Everything is on the table
Almost 50 years ago the last major review of private health insurance found that “private health insurance is unnecessarily complex and beyond the comprehension of many”. It appears we are back in that same position.
The Australian Competition and Consumer Commission report, together with a similar overview of health insurance complaints put together by the Private Health Insurance Ombudsman, point to the key changes necessary.
First, product information needs to be simplified and standardised. Consumers rightly complain about the unexpected; limitations on coverage should be explicit and easy to find. Enforceable limitations should no longer be able to be buried deep in the fine print.
Second, the Private Health Insurance Ombudsman should be funded to undertake more regular advertising of its fund comparison website and to include more information on the website about complaints.
Third, funds already provide their contributors an annual tax statement. Funds should be required to provide contributors a statement about the fund’s performance prepared by the Private Health Insurance Ombudsman at the same time. This would help consumers decide whether they should switch funds. Over time, this statement could become more sophisticated, warning consumers about particular exclusion clauses that are causing grief.

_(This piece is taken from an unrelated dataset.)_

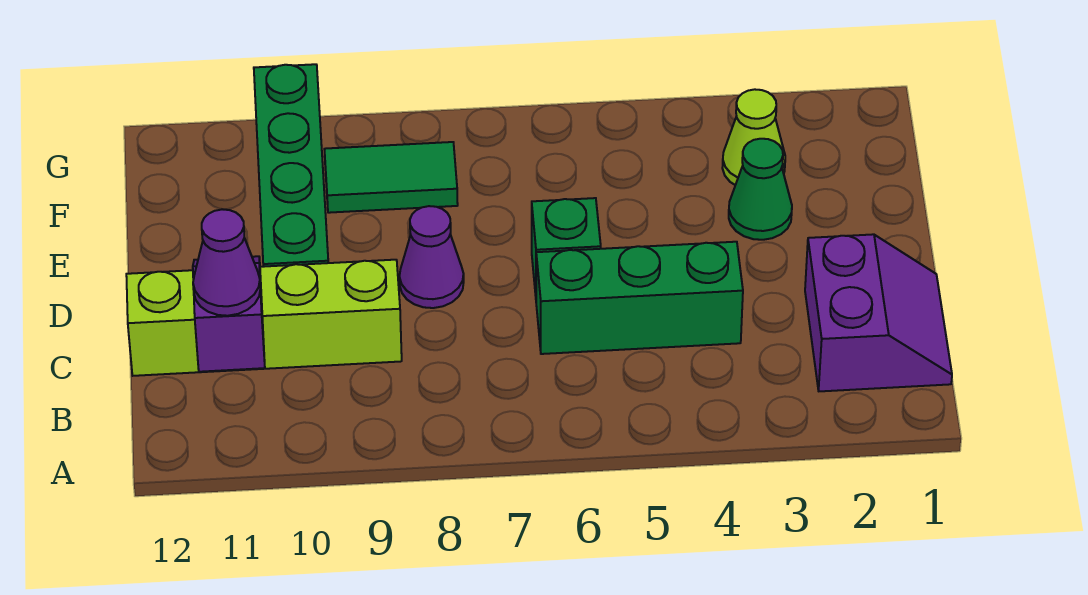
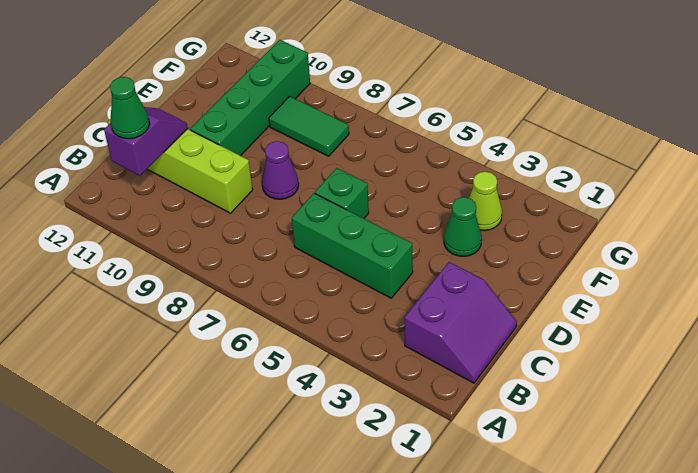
purple 1x1 cone [193,209,260,316] -> green 1x1 cone [110,77,149,139]

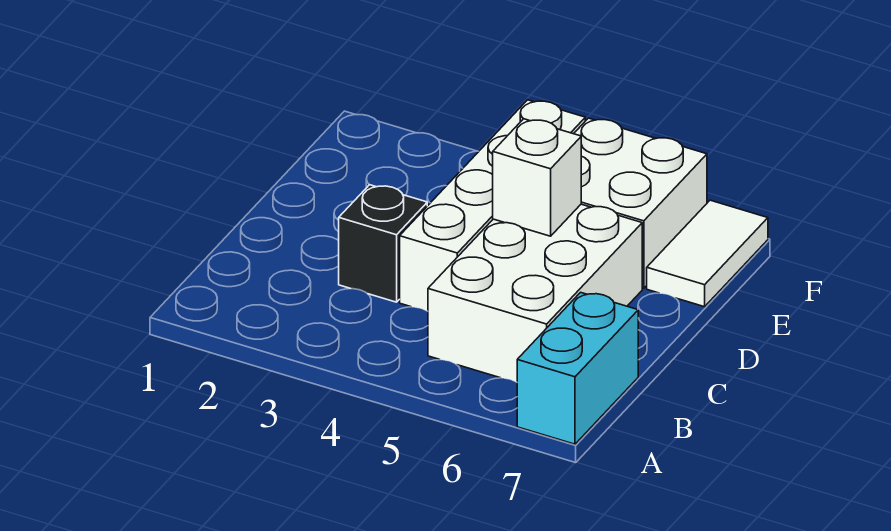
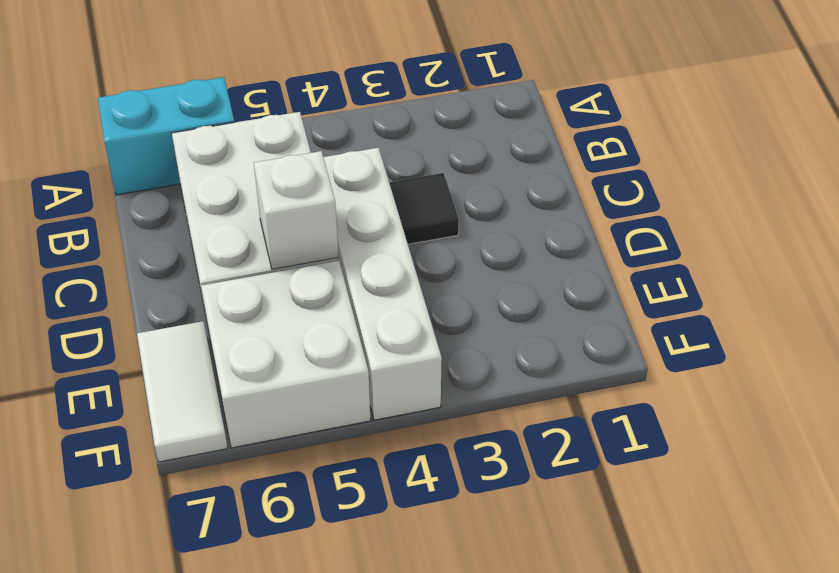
cyan 1x2 brick [517,292,638,444] -> cyan 1x2 brick turned to [98,77,234,195]
black 1x1 brick [339,185,427,302] -> black 1x1 tile [389,173,459,244]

Fourth, the Australian Competition and Consumer Commission should be more aggressive about pursuing false and misleading claims by private health insurers and, if necessary, consumer protection legislation should be strengthened to capture the dodgy practices outlined in the commission’s reports.
Finally, we should not have to wait 50 years for another serious review of consumers’ health insurance experience. Some form of review of the effectiveness of consumer protection provisions should be undertaken at least every five years.
The review must aim to strengthen consumer protection so Australians can make informed choices about the products they buy.